So why are the cable and phone giants busy upgrading their old wires? You go with what you've got, and ripping out the massive networks of existing copper wires to install fiber would be hugely expensive. Cable Television Labs, the cable industry's research group, concedes that laying fiber to new houses is sometimes practical, but it scoffs at the idea of retrofitting existing houses with direct fiber links.

According to estimates, fibering up a neighborhood might cost up to $5,000 a house, compared with roughly $750 to upgrade a house with cable. Jazzing up an old phone line with DSL is cheaper still: $700 or so.

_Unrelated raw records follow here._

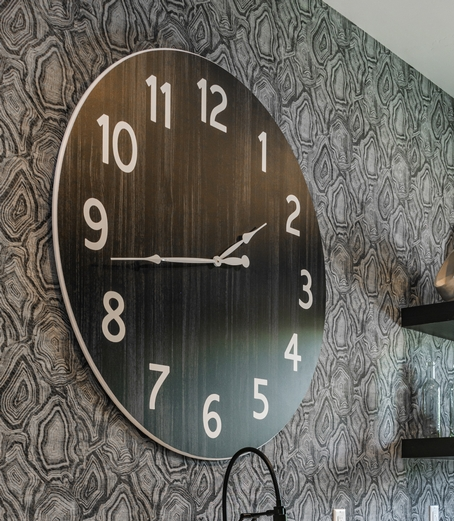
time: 1:43
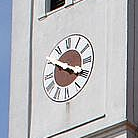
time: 3:50
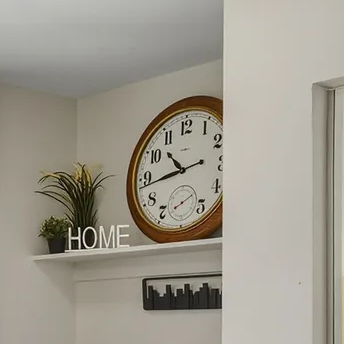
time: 10:43
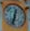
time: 12:32
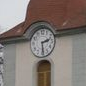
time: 2:29
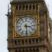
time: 3:29
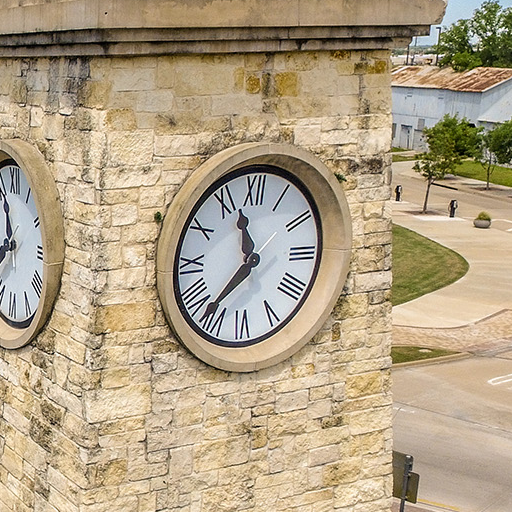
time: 11:36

Given the short-term cost advantages, it's easy to understand why AT&T and its competitors are betting billions on old wires. But their massive investments are based largely on predictions that their upgraded networks will pay returns for a number of years to come.

Predictions of how fast fiber costs will fall and how much bandwidth people will want often turn out to be too pessimistic, says Dennis Jennings, a vice president at Telcordia, the former research arm of the Bells. "What sort of new applications on the Internet will people want and when?" Jennings asks. "It's impossible to say."

If fiber and wireless come on stronger and sooner than expected, today's telecom giants could end up sitting on a tangle of obsolete assets. Already some signs indicate that the speeds cable modems provide today, though a huge step up from traditional modems, won't satisfy users for long. Sending video over the Internet chokes even some cable networks, and as more homes sign up for the new modems in a given neighborhood, the bottlenecks get worse.

Needless to say, the telephone companies do not buy the argument that they are dinosaurs. After all, the incumbents still own valuable rights-of-way in America's neighborhoods, and both cable and phone companies have fiber lines that reach far into many communities before branching off into the older wires. "We have been pushing fiber deeper into the network for years," says David Kettler, a BellSouth vice president. "We have the shortest distance left to go." Indeed, the Atlanta-based Bell now has backhoes digging up the streets in comfy Dunwoody, Ga., laying 100-megabit fiber links to 400 homes in a new trial.

But for now, the fiber-optic effort is being led by the upstarts. Princeton, N.J.-based RCN's new fiber tendrils extend to within 1,000 feet of each of 300,000 homes in the Northeast. Late last year it quietly began a fiber-to-the-home trial in a location that it won't disclose. The backbone it has in place eventually will be able to zap digital fare at 100 megabits a second, once the last length of fiber is laid.

"When all the dust settles," says RCN's technology president, Michael Adams, "the guy with the ability to deliver bits at the lowest cost is going to win."